J’ai enfin chopé mon RER à Cergy-le-Haut, j’avais des envies de pleurer qui m’étreignaient, et dont je ne pouvais deviner la cause tant les raisons se mêlaient. J’ai annulé tous les projets du week-end, et déjà j’ai senti un poids en moins. K. m’a confirmé qu’il me rejoindrait chez moi après sa soirée, cela m’a laissé quelques heures seul.

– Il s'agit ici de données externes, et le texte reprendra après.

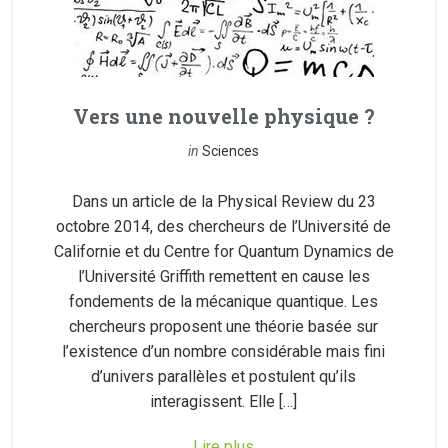
Vers une nouvelle physique ?
in
Sciences
Dans un article de la Physical Review du 23
octobre 2014, des chercheurs de l’Université de
Californie et du Centre for Quantum Dynamics de
l’Université Griffith remettent en cause les
fondements de la mécanique quantique. Les
chercheurs proposent une théorie basée sur
l’existence d’un nombre considérable mais fini
d’univers parallèles et postulent qu’ils
interagissent. Elle […]
Lire plus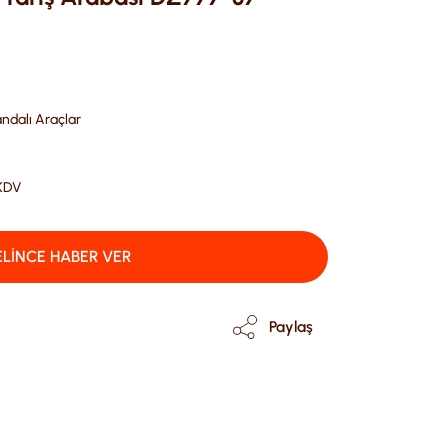
dalı Araçlar
 KDV
LİNCE HABER VER
Paylaş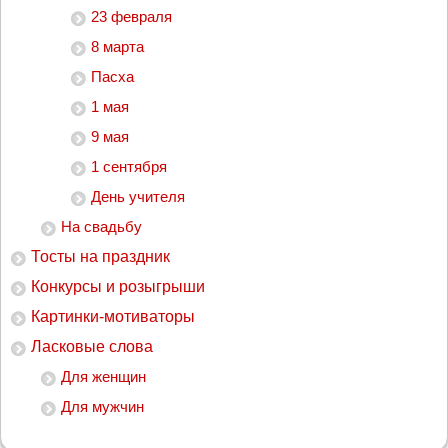
23 февраля
8 марта
Пасха
1 мая
9 мая
1 сентября
День учителя
На свадьбу
Тосты на праздник
Конкурсы и розыгрыши
Картинки-мотиваторы
Ласковые слова
Для женщин
Для мужчин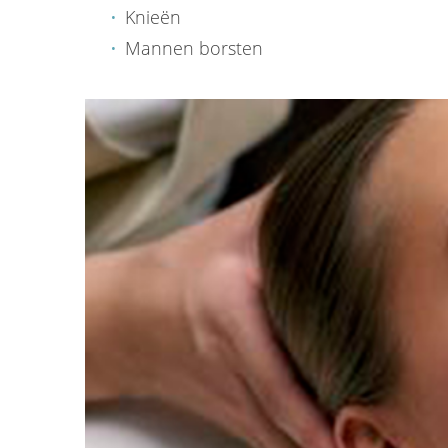
Knieën
Mannen borsten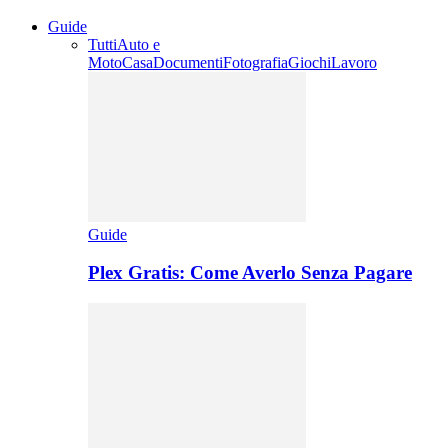
Guide
Tutti
Auto e
Moto
Casa
Documenti
Fotografia
Giochi
Lavoro
Guide
Plex Gratis: Come Averlo Senza Pagare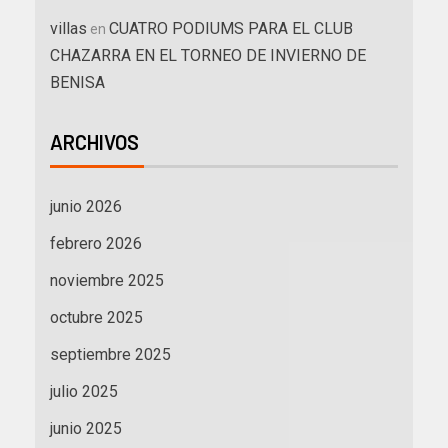
villas
CUATRO PODIUMS PARA EL CLUB
en
CHAZARRA EN EL TORNEO DE INVIERNO DE
BENISA
ARCHIVOS
junio 2026
febrero 2026
noviembre 2025
octubre 2025
septiembre 2025
julio 2025
junio 2025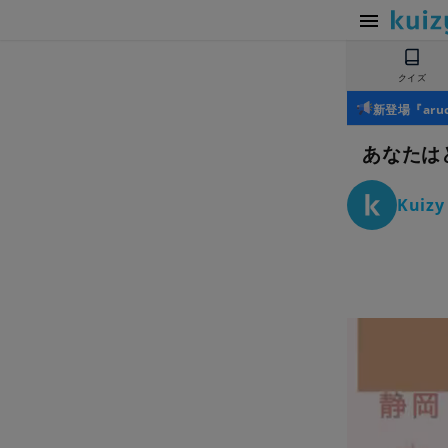
クイズ
新登場『ar
あなたは
Kui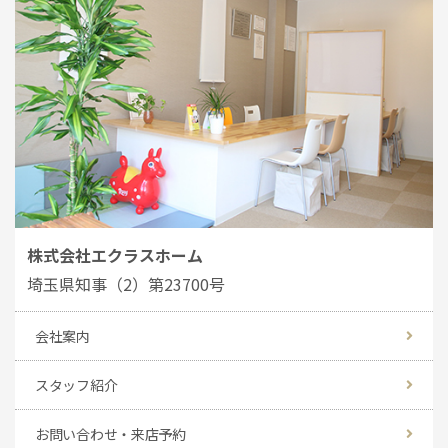
株式会社エクラスホーム
埼玉県知事（2）第23700号
会社案内
スタッフ紹介
お問い合わせ・来店予約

Et puis toute cette fin de week-end à me reposer a été consacrée à me reposer… dans ses bras.

Père Lachaise

Père Lachaise

Dimanche, il a tout de même fallu émerger, mais seulement pour aller bruncher à l’Autre Café en amoureux, puis aller nous oxygéner en se baladant au Père Lachaise. J’adore cet endroit. Certains trouvent ça glauque, moi au contraire, je m’y sens parfaitement à l’aise. Ces vieilles tombes sont autant de traces du passé qui ont perdu le côté triste et « perte » de la mort, il ne s’agit plus que d’un souvenir qui perdure et peu à peu s’estompe, comme s’érodent peu à peu les noms et les années sur ces pierres tombales. Ce cimetière n’a rien à voir avec les habituelles allées tirées au cordeau, les alignements de blocs de marbres et plaques plus ou moins kitschs.

Père Lachaise

Comme beaucoup de gens, j’aime surtout les mausolées imposants et richement ornés, ou bien certaines curiosités, comme des statues, des décors sculptés qui interrogent ou des noms aux évocations familières. Mais cela reste un cimetière, et c’est donc particulièrement calme et silencieux, juste propice au recueil et à l’introspection. Et aussi aux bisous dans le cou au recoin d’un chemin.

Père Lachaise

Si vous voulez vous promener à Paris, et que vous ne connaissez pas bien, ou alors vous avez envie de changer des quartiers que vous arpentez couramment : ce site est génialissime. Vous y trouvez des kyrielles d’itinéraires qui cheminent dans tous les quartiers parisiens, avec moult détails sur les bâtiments (architectures, styles, curiosités etc.), et même des précisions sur les styles des HLM ou des lieux publics. Cette dernière caractéristique surtout, fait toute la différence et est une des grandes qualités de ce site. Pour apprendre un peu plus de l’urbanisme parisien et aussi se débarrasser de ses préjugés en adoptant une vision un peu plus aiguisée et moderne, je vous conseille de fouiller ce précieux repaire/repère.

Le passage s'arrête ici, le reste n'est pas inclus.